#### [Petikan]
---*---
Aku harus menulis tentang cerpen Virginia Woolf, “Solid Objects” (bisa dibaca di sini),
sebab hanya dengan cara inilah aku bisa melaju ke cerpen Harper berikutnya.
Cerpen ini
sudah menahanku berbulan-bulan. Cerpen ini yang membuatku kembali ke cerpen Harper dengan jumlah halaman paling
sedikit dan belajar menerjemahkannya. Dan ketika urutannya kembali ke cerpen
ini, aku menyerah dengan belajar terjemah. Begitupun dengan menulis pembacaan.
Pembukaannya
sudah bikin aku ngeri.
The only
thing that moved upon the vast semicircle of the beach was one small black
spot. As it came nearer to the ribs and spine of the stranded pilchard boat, it
became apparent from a certain tenuity in its blackness that this spot
possessed four legs; and moment by moment it became more unmistakable that it
was composed of the persons of two young men. …
Dan
seterusnya hingga berbelas-belas baris—hanya untuk memberitahu pembaca kalau
ada dua pria sedang jalan-jalan di pantai.
Jangan
ditanya bagaimana adegan-adegan selanjutnya.
Cerpen ini
menceritakan tentang seorang pria yang terobsesi dengan batu yang ia temukan di
pantai, hingga ia mencari lebih banyak batu lagi dan mengabaikan karier
politiknya. Orang-orangpun meninggalkannya, begitupun sahabatnya.
Sulit
memahami pikiran orang yang terobsesi. Nah. Melalui gambaran yang kaya itulah,
agaknya cerpen ini hendak memahamkan bagaimana daya tarik suatu objek dapat
membuat seseorang terobsesi.
But how
had the piece of china been broken into this remarkable shape? A careful
examination put it beyond doubt that the star shape was accidental, which made
it all the more strange, and it seemed to be pirouetting through space, winking
light like a fistful star. The contrast between the china so vivid and alert,
and the glass so mute and contemplative, fascinated him, and wondering and
amazed he asked himself how the two came to exist in the same world, let alone
to stand upon the same narrow strip of marble in the same room. The question
remained unanswered.
Dan
bagaimana obsesi itu menenggelamkannya hingga ia kehilangan banyak hal lain.
---*---
#### [Tugas]
Salinlah bagian dari petikan tentang cerpen "Solid Objects" di atas, dimulai dengan "Pembukaannya" dan berlanjut hingga "bagaimana adegan-adegan selanjutnya.". Materi yang disertakan sesudah catatan ini berdiri sendiri dan tidak berhubungan dengan petikan.

#### [Materi Tersedia]
---*---
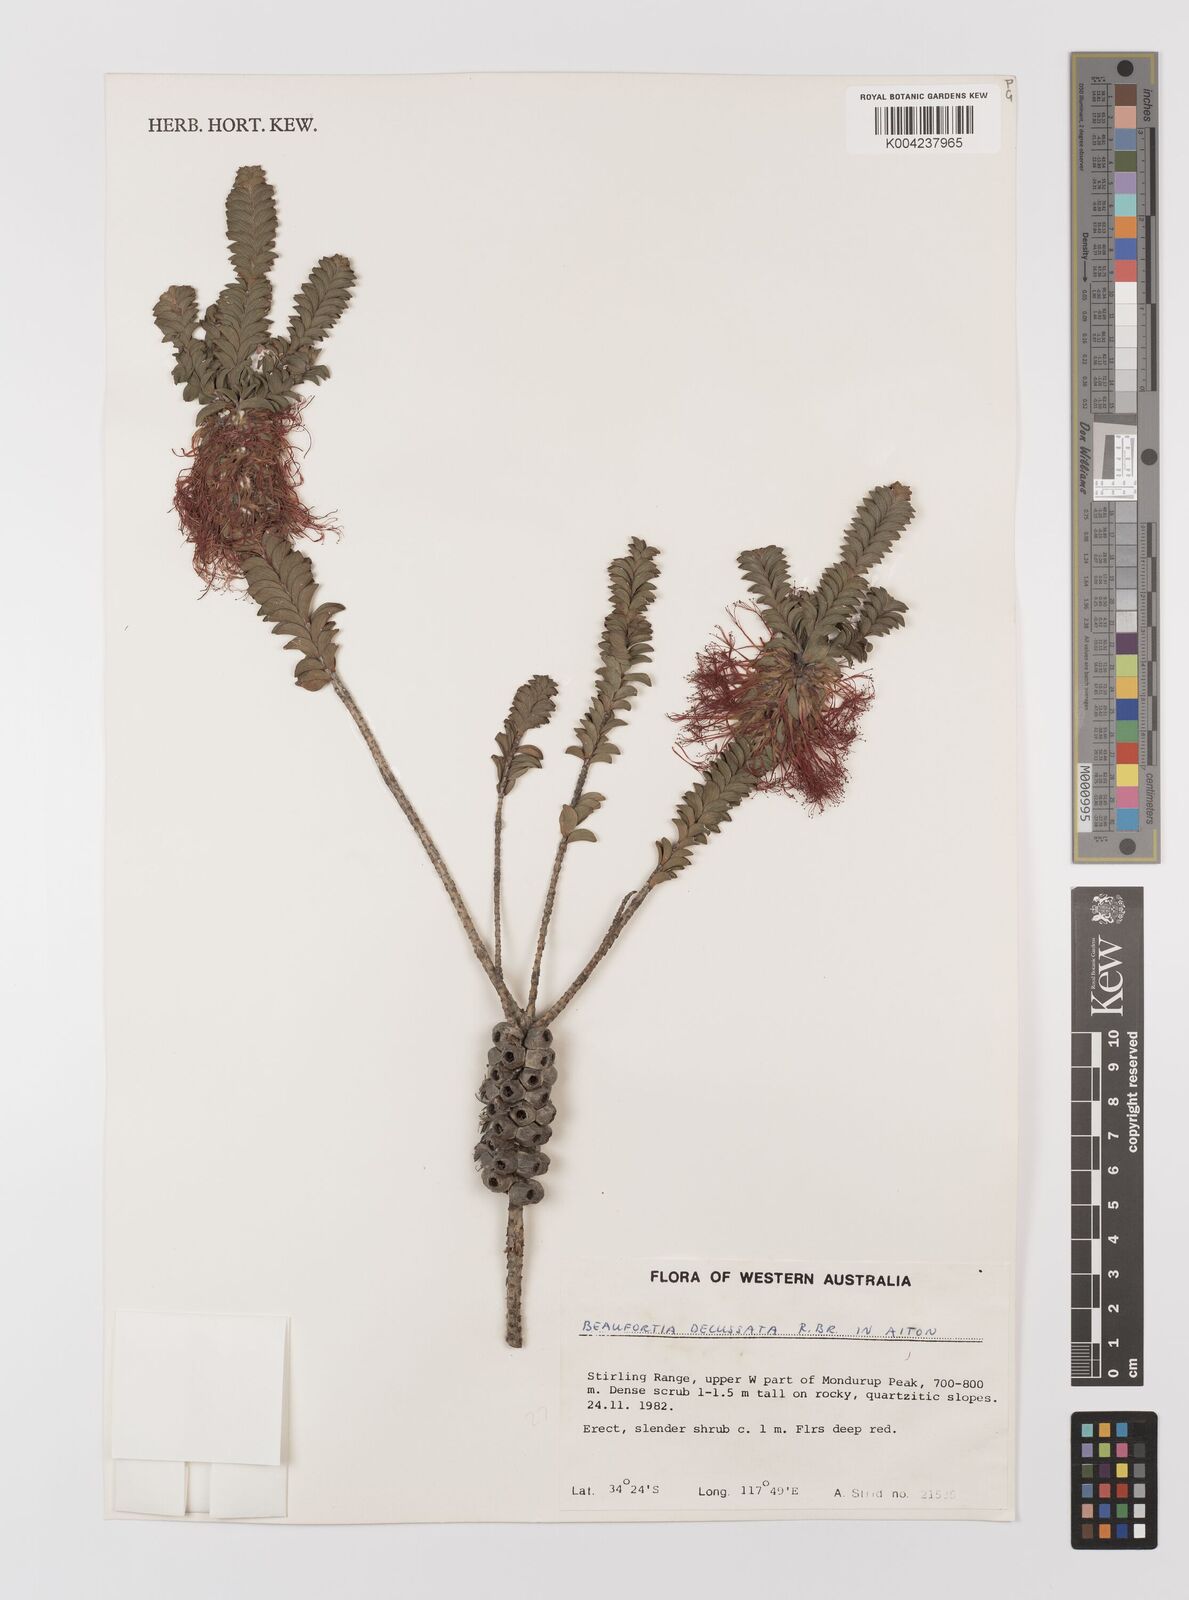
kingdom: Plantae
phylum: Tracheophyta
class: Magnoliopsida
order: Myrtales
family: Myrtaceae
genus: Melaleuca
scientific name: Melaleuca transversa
---*---
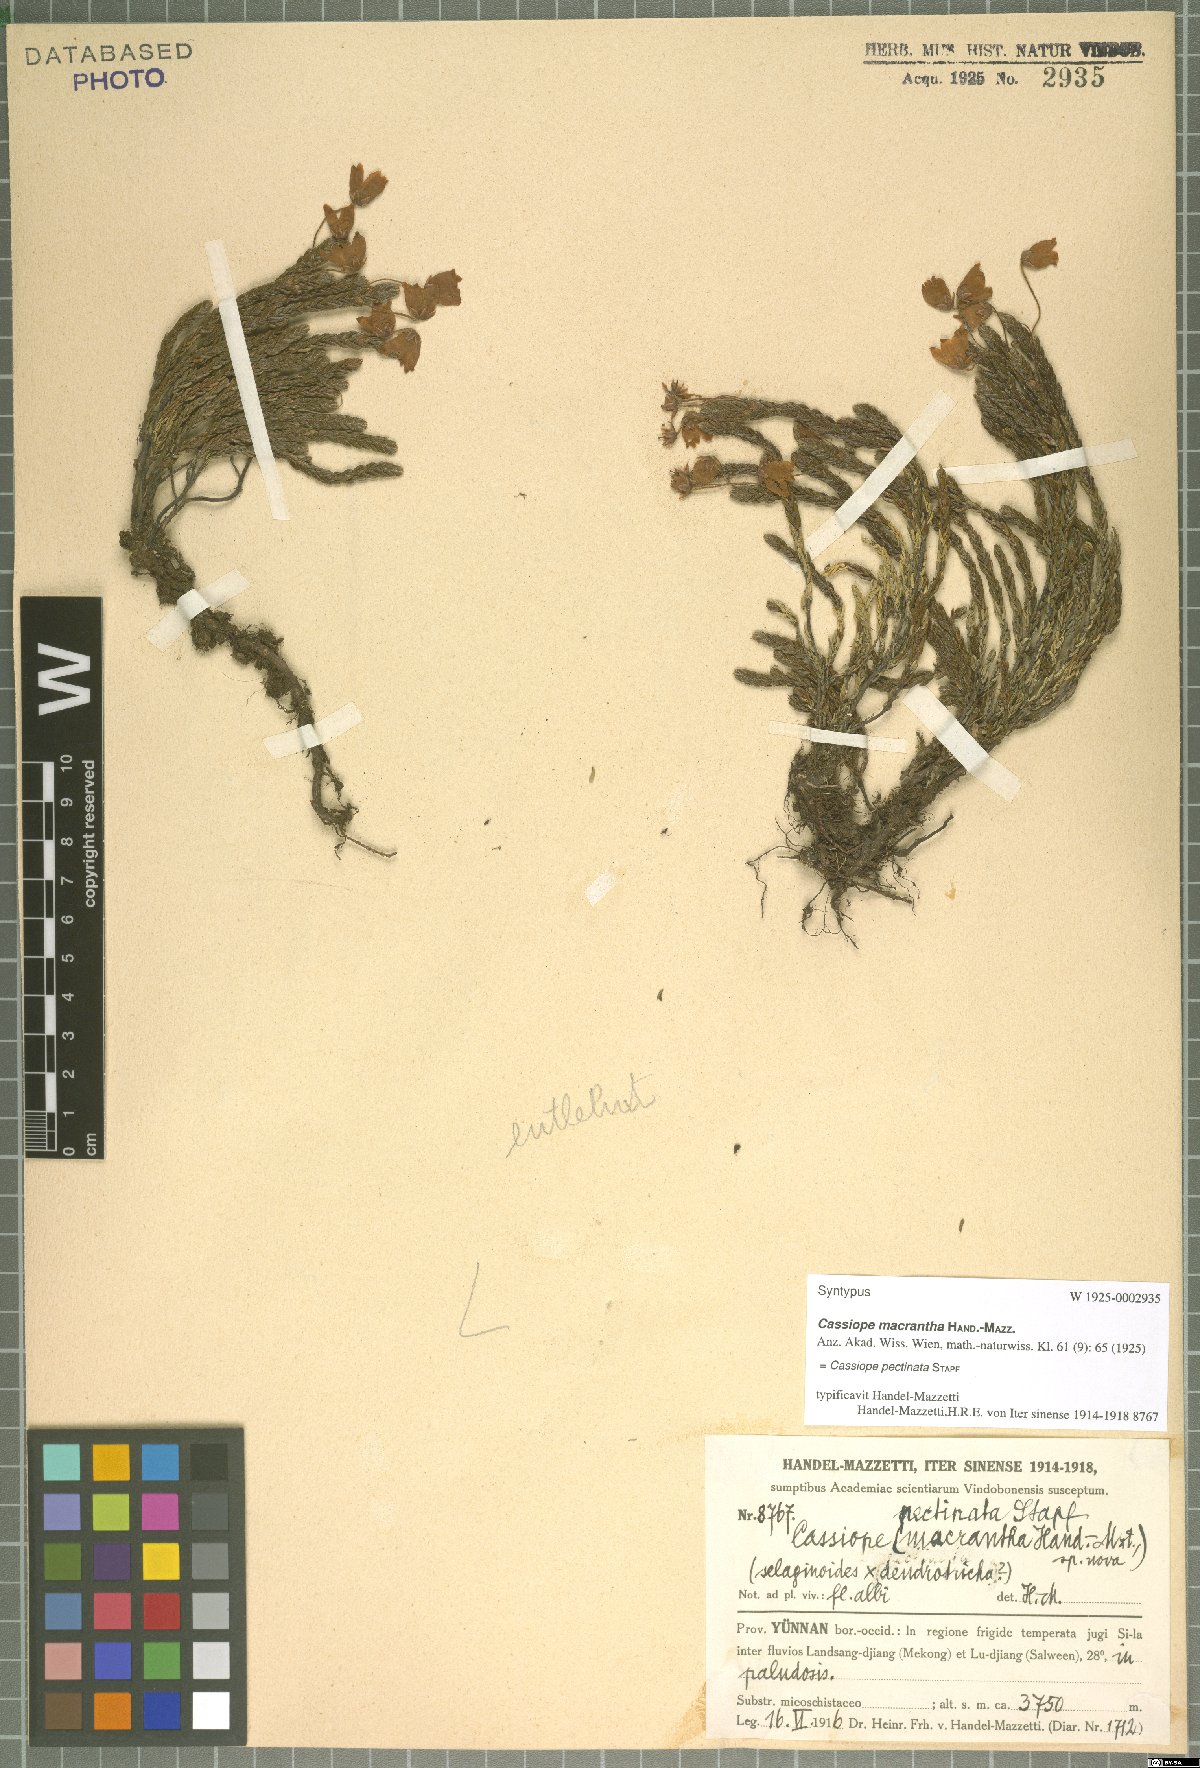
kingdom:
---*---
#### [Penyelesaian Soal]
Pembukaannya
sudah bikin aku ngeri.
The only
thing that moved upon the vast semicircle of the beach was one small black
spot. As it came nearer to the ribs and spine of the stranded pilchard boat, it
became apparent from a certain tenuity in its blackness that this spot
possessed four legs; and moment by moment it became more unmistakable that it
was composed of the persons of two young men. …
Dan
seterusnya hingga berbelas-belas baris—hanya untuk memberitahu pembaca kalau
ada dua pria sedang jalan-jalan di pantai.
Jangan
ditanya bagaimana adegan-adegan selanjutnya.